Um dos afetados, que preferiu permanecer anónimo, partilhou a carta que recebeu do presidente da Câmara de Haarlem exigindo que deixasse o seu alojamento patrocinado pelo Estado até à meia-noite do dia 4 de setembro.

“[Se] não sair do abrigo a tempo, o município poderá tomar medidas para forçar a sua saída… [e] responsabilizá-lo pelos custos de fazê-lo”, diz a carta. “Se não reside legalmente nos Países Baixos, deverá deixar o país e não terá mais permissão para trabalhar aqui.” Se o destinatário não deixar os Países Baixos voluntariamente, o governo “pode organizar a sua partida forçada”.

O governo ofereceu ainda 5000 euros aos nacionais de países terceiros afetados para saírem por vontade própria, sendo a única outra opção solicitar asilo num sistema que já está tenso. Depois, teriam de defender que as suas vidas estariam em risco se regressassem aos seus países de origem – um fardo para o sistema que o Mecanismo de Protecção Temporária foi explicitamente criado para evitar.

Na sua decisão, o Serviço de Imigração e Naturalização (IND) do país, parte do Ministério da Justiça e Segurança neerlandês, afirmou que o sistema de cidadãos de países terceiros que chegam aos Países Baixos ao abrigo da directiva da UE estava a ser “abusado”.

“É extremamente importante para nós fornecer proteção às pessoas que não estão seguras no seu próprio país”, disse o ministro das Migrações, Eric van der Burg. “Ao mesmo tempo, não queremos sobrecarregar os municípios”.

O Ministério da Justiça recusou vários pedidos da DW para entrevistar van der Burg sobre a decisão.

Recorrer aos tribunais

Muitos nacionais de países terceiros recorreram da decisão e vários tribunais estão a considerar tanto os seus casos individuais como o direito do governo de tomar a decisão.

A pressão acabou por revelar-se demasiado para van der Burg manter a sua posição sobre o fim da protecção antes de essas determinações legais serem tomadas. No fim de semana, concordou em suspender a sua ordem de encerramento dos benefícios e da permissão de residência.

Lotte Van Diepen, advogada de imigração em Amesterdão, representa alguns destes nacionais, incluindo Mariam Adeshoga, em processos judiciais apelando pelo direito de permanecer.

Um dos argumentos de Van Diepen é que, uma vez que o Conselho Europeu, composto pelos chefes de estado e de governo dos países da UE, ativou a Diretiva de Proteção Temporária, a remoção desses direitos também deve ser uma decisão tomada pelo Conselho.

Não cabe ao ministro decidir quando termina.
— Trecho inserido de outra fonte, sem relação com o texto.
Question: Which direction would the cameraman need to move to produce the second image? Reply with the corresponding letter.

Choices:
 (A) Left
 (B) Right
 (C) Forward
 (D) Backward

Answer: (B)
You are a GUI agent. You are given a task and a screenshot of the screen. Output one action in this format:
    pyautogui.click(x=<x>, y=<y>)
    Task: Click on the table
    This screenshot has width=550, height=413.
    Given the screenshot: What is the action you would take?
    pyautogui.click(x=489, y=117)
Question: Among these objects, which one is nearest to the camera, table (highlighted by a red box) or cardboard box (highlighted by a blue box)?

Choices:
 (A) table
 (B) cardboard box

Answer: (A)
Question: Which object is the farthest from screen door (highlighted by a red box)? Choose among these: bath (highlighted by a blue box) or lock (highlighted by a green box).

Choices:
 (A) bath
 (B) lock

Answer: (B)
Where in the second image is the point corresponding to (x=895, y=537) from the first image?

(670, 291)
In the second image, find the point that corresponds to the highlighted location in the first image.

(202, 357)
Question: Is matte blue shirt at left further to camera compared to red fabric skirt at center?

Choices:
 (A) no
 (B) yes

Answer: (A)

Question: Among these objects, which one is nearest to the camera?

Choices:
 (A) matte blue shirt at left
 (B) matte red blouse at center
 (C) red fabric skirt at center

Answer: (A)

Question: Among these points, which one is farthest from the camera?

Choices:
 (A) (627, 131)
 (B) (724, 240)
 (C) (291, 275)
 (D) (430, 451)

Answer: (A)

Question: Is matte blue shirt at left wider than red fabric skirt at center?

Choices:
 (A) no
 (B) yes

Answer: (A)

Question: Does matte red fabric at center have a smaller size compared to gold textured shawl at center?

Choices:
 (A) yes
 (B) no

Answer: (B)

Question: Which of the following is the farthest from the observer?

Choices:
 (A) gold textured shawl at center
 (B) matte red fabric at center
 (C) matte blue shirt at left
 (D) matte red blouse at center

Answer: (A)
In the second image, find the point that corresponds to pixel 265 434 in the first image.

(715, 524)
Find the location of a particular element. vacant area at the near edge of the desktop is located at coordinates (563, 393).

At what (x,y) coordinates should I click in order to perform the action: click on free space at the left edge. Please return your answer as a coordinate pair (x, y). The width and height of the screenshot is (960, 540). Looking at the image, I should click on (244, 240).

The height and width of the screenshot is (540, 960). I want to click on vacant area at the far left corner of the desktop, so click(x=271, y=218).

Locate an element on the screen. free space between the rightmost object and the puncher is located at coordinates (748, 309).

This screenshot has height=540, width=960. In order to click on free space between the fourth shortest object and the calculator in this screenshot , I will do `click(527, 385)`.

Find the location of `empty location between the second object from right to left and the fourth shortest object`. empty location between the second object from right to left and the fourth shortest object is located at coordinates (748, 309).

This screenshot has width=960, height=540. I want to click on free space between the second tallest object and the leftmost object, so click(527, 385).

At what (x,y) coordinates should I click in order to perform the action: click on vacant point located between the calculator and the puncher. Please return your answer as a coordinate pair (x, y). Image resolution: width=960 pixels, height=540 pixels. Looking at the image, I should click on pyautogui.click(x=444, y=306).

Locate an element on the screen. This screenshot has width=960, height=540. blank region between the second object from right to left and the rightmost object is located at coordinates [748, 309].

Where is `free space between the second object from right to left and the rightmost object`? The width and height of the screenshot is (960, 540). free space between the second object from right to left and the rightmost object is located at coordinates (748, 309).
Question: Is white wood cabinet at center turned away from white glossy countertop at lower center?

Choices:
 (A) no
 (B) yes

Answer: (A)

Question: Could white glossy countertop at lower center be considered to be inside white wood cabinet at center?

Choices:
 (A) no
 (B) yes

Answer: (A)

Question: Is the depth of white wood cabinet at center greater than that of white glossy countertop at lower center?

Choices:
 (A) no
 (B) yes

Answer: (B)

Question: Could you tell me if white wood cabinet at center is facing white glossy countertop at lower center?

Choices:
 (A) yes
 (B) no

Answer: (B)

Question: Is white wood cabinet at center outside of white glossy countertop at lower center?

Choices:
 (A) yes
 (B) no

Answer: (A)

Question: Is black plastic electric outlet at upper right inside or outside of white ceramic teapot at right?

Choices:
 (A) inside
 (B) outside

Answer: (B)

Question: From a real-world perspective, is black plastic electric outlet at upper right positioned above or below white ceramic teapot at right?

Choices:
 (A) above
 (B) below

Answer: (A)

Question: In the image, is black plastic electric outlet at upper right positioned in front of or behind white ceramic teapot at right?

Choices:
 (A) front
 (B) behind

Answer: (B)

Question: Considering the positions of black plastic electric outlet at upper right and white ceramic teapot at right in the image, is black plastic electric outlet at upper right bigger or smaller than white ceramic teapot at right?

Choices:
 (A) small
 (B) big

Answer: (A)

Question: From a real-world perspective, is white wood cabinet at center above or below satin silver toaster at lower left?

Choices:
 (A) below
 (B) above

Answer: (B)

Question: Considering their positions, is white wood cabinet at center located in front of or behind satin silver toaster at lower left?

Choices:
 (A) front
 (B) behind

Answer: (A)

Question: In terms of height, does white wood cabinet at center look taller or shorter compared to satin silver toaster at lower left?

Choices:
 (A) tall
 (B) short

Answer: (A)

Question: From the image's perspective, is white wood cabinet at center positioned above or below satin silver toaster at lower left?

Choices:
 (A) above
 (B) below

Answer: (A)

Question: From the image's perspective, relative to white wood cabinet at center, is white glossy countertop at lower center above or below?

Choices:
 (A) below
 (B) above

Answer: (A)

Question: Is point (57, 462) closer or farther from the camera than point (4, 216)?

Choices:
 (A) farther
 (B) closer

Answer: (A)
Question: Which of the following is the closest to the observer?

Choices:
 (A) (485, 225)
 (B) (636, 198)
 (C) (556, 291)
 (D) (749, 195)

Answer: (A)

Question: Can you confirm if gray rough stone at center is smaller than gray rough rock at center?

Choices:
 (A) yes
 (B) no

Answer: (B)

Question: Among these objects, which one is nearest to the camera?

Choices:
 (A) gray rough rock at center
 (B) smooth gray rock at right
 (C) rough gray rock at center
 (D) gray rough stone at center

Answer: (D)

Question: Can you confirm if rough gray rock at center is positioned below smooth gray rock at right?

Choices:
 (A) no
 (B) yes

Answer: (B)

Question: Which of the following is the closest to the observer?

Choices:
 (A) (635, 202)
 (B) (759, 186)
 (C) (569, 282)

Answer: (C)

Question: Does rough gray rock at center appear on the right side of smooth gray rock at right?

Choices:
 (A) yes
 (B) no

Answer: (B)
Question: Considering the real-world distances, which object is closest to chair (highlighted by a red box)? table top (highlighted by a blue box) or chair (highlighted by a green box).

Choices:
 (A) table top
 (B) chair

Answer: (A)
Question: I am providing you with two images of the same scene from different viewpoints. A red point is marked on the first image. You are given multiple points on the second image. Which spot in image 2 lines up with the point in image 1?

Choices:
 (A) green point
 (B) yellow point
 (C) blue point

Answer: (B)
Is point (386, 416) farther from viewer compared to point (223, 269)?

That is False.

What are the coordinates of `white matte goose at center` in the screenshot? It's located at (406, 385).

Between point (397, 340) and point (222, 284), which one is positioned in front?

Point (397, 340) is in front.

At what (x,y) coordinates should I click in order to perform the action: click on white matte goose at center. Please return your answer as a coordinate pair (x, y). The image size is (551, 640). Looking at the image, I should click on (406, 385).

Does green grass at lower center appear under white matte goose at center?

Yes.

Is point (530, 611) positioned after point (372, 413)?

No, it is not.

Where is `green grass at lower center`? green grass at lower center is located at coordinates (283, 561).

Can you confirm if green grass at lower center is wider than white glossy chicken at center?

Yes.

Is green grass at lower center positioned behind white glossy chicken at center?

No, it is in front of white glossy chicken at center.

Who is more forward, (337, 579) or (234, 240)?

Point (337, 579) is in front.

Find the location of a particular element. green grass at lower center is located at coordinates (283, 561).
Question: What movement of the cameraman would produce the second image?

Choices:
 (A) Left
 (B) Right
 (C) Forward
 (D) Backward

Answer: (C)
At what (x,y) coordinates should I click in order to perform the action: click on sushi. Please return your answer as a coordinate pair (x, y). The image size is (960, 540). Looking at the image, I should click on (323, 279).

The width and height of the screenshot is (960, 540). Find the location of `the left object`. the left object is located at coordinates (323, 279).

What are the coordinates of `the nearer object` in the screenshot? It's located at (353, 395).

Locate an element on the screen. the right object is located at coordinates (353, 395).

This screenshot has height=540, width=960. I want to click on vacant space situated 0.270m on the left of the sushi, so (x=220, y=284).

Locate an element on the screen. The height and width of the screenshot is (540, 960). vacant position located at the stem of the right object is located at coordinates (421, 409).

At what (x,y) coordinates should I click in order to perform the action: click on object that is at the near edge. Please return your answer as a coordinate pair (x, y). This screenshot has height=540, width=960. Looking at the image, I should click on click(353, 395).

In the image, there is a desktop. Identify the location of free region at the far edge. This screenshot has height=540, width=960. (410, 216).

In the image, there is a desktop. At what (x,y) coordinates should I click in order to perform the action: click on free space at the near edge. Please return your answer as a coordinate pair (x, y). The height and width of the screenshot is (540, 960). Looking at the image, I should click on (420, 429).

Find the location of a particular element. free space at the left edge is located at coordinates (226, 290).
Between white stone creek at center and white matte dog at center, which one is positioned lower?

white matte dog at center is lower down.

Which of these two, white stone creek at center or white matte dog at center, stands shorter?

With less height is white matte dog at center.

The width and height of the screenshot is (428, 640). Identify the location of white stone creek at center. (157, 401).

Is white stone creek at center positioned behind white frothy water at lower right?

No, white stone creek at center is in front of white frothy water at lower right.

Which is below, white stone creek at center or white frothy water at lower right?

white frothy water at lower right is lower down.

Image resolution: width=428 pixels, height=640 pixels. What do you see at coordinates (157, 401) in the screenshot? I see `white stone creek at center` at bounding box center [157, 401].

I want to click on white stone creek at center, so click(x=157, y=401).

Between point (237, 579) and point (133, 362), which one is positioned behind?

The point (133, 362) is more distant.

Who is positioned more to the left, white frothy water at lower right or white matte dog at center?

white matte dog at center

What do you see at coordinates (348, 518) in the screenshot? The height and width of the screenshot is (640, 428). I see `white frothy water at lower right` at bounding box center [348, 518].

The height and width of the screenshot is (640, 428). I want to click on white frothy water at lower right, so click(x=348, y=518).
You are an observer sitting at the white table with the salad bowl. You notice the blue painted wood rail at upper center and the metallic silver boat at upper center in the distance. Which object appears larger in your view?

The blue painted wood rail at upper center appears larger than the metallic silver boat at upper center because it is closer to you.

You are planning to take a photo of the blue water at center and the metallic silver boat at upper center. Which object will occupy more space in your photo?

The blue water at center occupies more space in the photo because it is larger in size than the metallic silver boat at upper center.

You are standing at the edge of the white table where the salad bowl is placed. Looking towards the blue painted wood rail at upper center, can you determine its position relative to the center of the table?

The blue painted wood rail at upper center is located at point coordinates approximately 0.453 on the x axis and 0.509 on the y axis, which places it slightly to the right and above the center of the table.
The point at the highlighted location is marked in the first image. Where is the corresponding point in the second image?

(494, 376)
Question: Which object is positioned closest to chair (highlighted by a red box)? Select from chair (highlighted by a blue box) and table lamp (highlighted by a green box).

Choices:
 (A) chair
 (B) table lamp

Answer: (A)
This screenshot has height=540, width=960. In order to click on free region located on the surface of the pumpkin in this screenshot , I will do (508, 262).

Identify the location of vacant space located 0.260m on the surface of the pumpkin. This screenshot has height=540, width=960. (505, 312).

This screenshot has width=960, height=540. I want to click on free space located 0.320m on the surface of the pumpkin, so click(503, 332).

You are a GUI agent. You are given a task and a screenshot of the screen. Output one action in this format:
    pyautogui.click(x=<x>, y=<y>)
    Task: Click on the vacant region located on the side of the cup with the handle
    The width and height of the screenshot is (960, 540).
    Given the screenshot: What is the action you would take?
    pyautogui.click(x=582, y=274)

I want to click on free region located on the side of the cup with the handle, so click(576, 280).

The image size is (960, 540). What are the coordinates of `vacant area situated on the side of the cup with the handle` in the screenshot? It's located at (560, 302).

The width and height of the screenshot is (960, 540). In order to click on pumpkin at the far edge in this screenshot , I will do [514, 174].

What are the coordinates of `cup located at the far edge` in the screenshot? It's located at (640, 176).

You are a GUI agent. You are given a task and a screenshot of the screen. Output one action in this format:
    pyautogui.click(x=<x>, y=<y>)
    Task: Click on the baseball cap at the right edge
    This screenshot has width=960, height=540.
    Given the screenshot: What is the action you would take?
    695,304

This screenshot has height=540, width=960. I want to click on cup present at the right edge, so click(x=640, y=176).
Existem disposições na directiva que estipulam em que cenários a protecção temporária pode terminar, e esses cenários não são aplicáveis, pelo menos não nos meus casos”, explicou.

“Os meus clientes estão a trabalhar ou a estudar. Começaram a construir uma vida aqui sob a presunção de que seriam autorizados a ficar aqui enquanto a Directiva de Protecção Temporária fosse aplicada.”

Protestos e petições

Foram organizados protestos e petições, mas ainda não há respostas definitivas sobre o seu futuro.

Mariam Adeshoga recebeu uma decisão pessoal na sexta-feira permitindo-lhe ficar no país e trabalhar enquanto aguarda mais decisões judiciais. Enquanto isso é um alívio temporário, Adeshoga diz que está apenas a tentar manter-se focada no sonho de que um dia ela pode estabelecer-se definitivamente, inspirando mais mulheres a tornarem-se programadoras no país que acabar por ser a sua casa.